Non contente d’exhiber des connaissances économiques universitaires que l’on peut qualifier avec bienveillance de limitées (ou d’ultracrépidarianisme), Madame Rousseau a su encore nous surprendre en défendant “le droit à la paresse”. Elle fait partie de cette gauche écolo qui n’aime pas l’Homme, qui pense que l’activité économique est la source de tous nos maux environnementaux. Pour elle, faire l’apologie du non-travail est donc normal, l’effort pollue et sauver la planète induit la décroissance. “La réduction du temps de travail est une urgence écologique” dit-elle encore. Il s’agit de ce fait d’un combat politique, allant jusqu’à réduire le travail à une valeur de la droite capitaliste écocidaire.

Les médias sont friands des sorties répétées où l’ancienne vice-présidente d’université se ridiculise.
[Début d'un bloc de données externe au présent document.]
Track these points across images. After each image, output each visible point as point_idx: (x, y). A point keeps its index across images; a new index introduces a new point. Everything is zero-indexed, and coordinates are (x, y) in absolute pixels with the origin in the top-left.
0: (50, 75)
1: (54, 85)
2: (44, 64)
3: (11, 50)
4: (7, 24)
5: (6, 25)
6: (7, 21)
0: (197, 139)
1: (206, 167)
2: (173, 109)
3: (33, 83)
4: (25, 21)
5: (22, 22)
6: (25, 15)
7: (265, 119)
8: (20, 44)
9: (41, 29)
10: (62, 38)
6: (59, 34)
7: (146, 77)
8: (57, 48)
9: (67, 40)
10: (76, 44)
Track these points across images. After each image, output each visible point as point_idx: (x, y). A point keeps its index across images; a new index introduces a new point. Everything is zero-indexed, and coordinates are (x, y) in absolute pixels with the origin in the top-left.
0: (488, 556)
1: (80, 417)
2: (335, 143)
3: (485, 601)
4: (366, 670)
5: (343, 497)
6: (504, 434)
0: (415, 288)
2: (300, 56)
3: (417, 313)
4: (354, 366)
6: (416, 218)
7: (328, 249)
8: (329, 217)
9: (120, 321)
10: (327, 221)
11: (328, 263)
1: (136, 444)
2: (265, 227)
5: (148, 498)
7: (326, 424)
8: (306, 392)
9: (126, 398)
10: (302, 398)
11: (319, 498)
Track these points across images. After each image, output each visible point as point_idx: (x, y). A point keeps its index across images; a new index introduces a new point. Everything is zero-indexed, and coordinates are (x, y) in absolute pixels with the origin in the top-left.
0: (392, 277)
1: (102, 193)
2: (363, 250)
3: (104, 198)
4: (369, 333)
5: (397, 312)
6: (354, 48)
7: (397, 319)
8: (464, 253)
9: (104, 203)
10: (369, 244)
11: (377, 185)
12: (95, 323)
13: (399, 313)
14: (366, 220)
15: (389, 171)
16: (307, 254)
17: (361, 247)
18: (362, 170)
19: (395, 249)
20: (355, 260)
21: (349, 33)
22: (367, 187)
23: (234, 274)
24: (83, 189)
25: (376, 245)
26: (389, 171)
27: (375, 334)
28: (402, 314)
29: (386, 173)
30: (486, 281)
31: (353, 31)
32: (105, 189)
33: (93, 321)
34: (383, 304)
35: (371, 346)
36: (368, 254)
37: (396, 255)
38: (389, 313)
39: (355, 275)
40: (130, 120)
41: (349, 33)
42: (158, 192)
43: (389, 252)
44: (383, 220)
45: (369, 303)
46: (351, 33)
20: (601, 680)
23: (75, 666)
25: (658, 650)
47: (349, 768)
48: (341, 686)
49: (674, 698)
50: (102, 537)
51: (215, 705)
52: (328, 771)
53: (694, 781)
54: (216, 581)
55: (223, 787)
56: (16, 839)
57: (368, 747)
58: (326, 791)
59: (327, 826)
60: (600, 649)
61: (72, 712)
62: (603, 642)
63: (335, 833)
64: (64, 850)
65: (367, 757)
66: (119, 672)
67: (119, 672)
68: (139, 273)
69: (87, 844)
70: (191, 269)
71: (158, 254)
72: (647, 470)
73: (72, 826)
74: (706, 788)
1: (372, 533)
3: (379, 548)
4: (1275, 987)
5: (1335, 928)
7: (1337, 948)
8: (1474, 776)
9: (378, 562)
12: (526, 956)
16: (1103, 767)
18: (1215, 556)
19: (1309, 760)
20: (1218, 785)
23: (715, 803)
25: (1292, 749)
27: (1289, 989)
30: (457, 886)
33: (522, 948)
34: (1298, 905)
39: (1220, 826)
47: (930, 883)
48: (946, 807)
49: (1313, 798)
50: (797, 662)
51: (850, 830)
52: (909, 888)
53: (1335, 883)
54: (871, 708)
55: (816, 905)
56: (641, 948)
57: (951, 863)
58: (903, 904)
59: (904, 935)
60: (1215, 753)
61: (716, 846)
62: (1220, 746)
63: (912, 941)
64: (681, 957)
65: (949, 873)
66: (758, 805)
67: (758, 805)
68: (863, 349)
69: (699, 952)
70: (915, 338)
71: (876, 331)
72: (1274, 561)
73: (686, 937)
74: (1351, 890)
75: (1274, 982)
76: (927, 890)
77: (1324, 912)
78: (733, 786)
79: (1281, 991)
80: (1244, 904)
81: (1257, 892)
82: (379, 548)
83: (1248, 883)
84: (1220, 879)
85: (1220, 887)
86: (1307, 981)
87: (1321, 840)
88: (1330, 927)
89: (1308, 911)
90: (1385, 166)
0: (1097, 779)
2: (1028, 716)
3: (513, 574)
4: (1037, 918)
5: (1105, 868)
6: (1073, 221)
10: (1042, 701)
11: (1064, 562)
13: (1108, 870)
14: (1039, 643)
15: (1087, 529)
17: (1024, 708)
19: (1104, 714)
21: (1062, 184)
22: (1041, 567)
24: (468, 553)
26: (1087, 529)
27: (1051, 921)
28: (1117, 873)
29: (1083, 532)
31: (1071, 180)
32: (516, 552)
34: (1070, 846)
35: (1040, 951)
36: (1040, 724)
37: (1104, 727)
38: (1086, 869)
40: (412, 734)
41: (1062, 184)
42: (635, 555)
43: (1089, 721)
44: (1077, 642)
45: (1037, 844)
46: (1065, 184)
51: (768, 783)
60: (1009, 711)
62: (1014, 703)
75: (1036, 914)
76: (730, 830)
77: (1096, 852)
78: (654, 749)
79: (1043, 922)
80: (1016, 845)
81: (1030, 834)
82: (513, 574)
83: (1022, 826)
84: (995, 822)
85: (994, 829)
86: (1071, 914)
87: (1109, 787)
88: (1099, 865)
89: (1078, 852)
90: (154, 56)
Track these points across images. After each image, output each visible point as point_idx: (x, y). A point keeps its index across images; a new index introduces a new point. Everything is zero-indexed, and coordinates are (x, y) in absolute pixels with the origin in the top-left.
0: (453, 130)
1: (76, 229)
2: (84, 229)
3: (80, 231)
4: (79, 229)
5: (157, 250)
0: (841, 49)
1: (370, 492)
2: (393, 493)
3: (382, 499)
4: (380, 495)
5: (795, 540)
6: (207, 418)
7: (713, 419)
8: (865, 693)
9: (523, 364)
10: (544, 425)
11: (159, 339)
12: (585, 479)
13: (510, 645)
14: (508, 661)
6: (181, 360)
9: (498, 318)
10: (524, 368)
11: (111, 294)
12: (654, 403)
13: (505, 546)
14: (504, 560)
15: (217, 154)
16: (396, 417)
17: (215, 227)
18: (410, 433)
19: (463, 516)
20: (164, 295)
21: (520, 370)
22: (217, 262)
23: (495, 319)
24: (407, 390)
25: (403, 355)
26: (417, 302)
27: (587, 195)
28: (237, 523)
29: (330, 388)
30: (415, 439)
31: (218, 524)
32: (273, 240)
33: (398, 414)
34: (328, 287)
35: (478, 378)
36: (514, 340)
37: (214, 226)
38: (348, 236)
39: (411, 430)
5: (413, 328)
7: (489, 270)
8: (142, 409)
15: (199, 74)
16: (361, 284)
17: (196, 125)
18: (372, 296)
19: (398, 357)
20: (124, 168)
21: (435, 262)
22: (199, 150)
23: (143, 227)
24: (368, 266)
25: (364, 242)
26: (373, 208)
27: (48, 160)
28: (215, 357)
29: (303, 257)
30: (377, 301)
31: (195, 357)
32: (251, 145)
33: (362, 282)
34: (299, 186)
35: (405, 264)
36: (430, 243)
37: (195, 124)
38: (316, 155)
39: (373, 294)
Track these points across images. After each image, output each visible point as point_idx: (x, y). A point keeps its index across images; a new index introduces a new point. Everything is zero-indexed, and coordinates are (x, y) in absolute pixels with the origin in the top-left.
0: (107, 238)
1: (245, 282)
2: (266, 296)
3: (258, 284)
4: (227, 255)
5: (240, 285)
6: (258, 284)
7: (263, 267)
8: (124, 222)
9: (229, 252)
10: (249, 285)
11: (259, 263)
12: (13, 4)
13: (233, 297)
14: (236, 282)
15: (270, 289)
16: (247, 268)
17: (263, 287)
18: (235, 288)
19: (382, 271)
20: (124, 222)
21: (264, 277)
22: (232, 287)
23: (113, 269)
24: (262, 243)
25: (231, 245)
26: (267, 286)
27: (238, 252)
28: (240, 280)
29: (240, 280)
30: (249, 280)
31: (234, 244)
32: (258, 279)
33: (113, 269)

Elle s’en est même plainte, estimant qu’elle n’était pas l’objet de caricatures, mais de harcèlement ! Toujours est-il qu’en étant source d’amusement général, chaque papier ou reportage se fait l’écho d’une pensée dangereuse, cherchant à divertir à son tour le téléspectateur ou le lecteur. Là est le danger. La responsabilité serait de laisser dans les méandres de l’ignorance toutes ses interventions qui, reprises, donnent une sorte de crédit et de publicité à ce qui ne devrait pas en avoir. Car à force d’entendre des inepties, certains peuvent finir par les croire vraies. Les médias devraient faire oublier Sandrine Rousseau, pour le bien du monde.